# Tasks to complete:
**a)** In the article on foreign language tutoring, restate the passage starting with "Junior Maria Chavez" and going on through "of her professor.", updating it so that "distressed" becomes "uneasy".
**b)** According to the article on foreign language tutoring, what positions does Paul Begin hold?

# Excerpt provided:
════════════════

Junior Maria Chavez Mendoza recently dropped her French minor due to its increasing intensity and due to what she perceived as a lack of resources to compensate for this intensification.
Oftentimes, Mendoza — an integrated marketing communication major — said she felt distressed asking for help as the tutoring offered at the Student Success Center mainly provided help for beginning French, while the thought of approaching her teachers for assistance proved to be equally uninviting due to Mendoza’s fear of looking foolish in front of her professor.
“Instead of going to the writing center or the tutoring center at Pepperdine, I would go to my friend since she knew more or was able to be a better resource than Pepperdine was,” Mendoza said.
Although she is no longer a foreign language minor, Mendoza joined other students in hoping to see more tutoring offered in foreign languages, specifically for writing and professional language. However, faculty members in the International Studies and Languages Division expressed conflicting opinions, as they believed the small nature of language classes meant students can automatically turn to them for help.
“I’ve never even conceived of having tutoring for more advanced students because in my mind, we have small classes that you can just meet with the professor,” said Paul Begin, professor of Hispanic studies and interim associate dean of Curriculum and General Education.
Pepperdine’s undergraduate students and professors had differentiating opinions concerning students’ frequent discomfort toward utilizing their foreign language professors as resources, students’ dependence on the tutoring offered at the Student Success Center, and the lack of foreign language resources compared to other universities.
Why students don’t rely on their foreign language professors for help
It is common for college students to feel reluctant to seek academic help from their professors, despite the fact that many can benefit from the help. The top reasons why many college students find it difficult to approach their professors is due to intimidation, conflicting office hours, and fear of being perceived as stupid, William Lamers wrote in a March 2017 Faculty Focus article.
Bryn Sandine, a junior sociology major who is currently enrolled in Spanish 152, said she has never relied on her professor for help as they often felt unapproachable.
“They’re intimidating to me,” Sandine said. “I just don’t like to talk to my professors for help. I don’t want them to know that I don’t understand the material.”
Mendoza, who completed several upper-division French courses, said she also often felt hesitant to approach her professors for help, despite the supposed familiarity and small classroom size.
“It was just hard for me to officially go to them … and not try to seek answers if that makes sense,” Mendoza said. “I would go to them and I would feel bad because I’m not trying to look for the answers but [at the same time] I am.”

════════════════

# Available data:
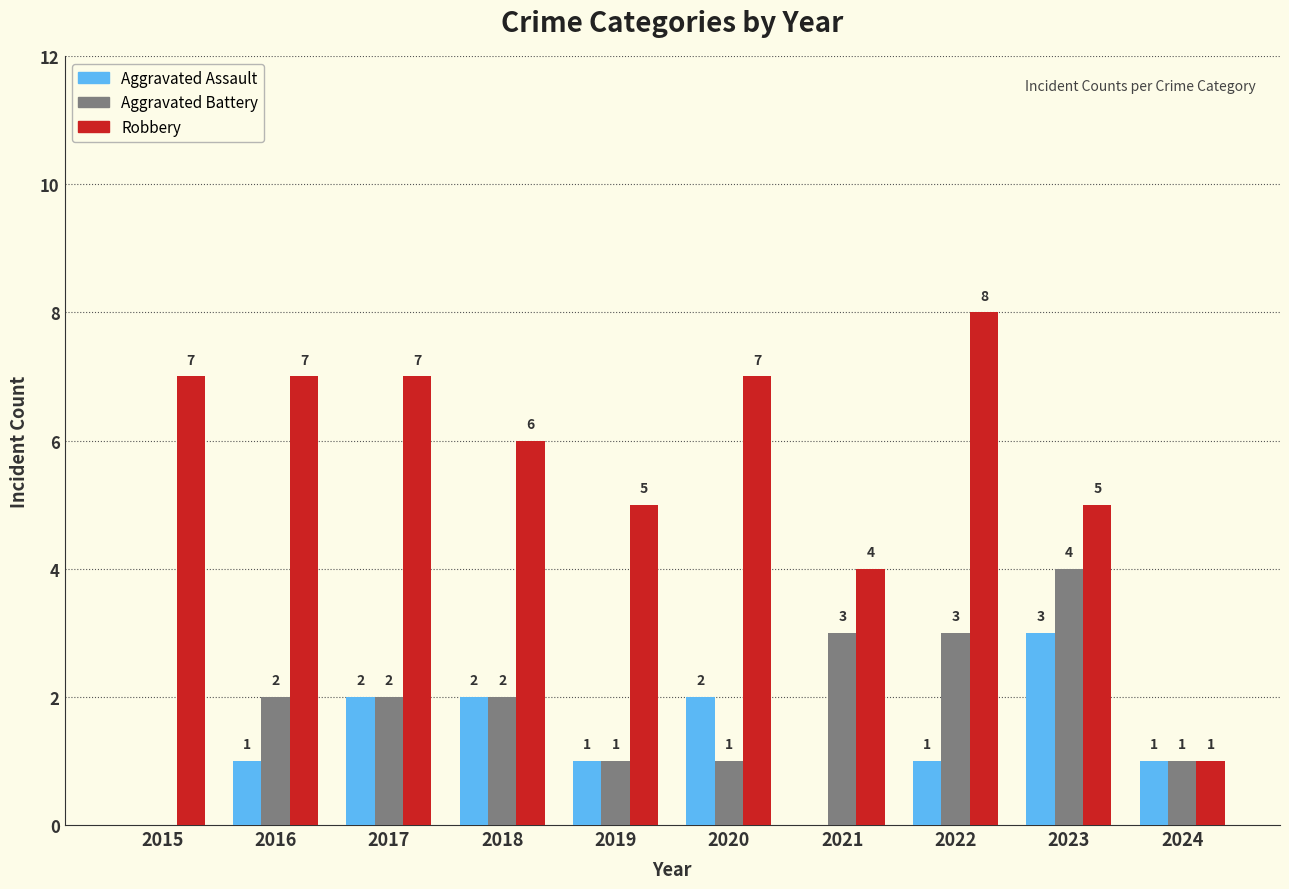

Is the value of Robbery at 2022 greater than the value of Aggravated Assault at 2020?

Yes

════════════════

# Answers to the problems:
**a)**
Junior Maria Chavez Mendoza recently dropped her French minor due to its increasing intensity and due to what she perceived as a lack of resources to compensate for this intensification.
Oftentimes, Mendoza — an integrated marketing communication major — said she felt uneasy asking for help as the tutoring offered at the Student Success Center mainly provided help for beginning French, while the thought of approaching her teachers for assistance proved to be equally uninviting due to Mendoza’s fear of looking foolish in front of her professor.

**b)** He is a professor of Hispanic studies and interim associate dean of Curriculum and General Education.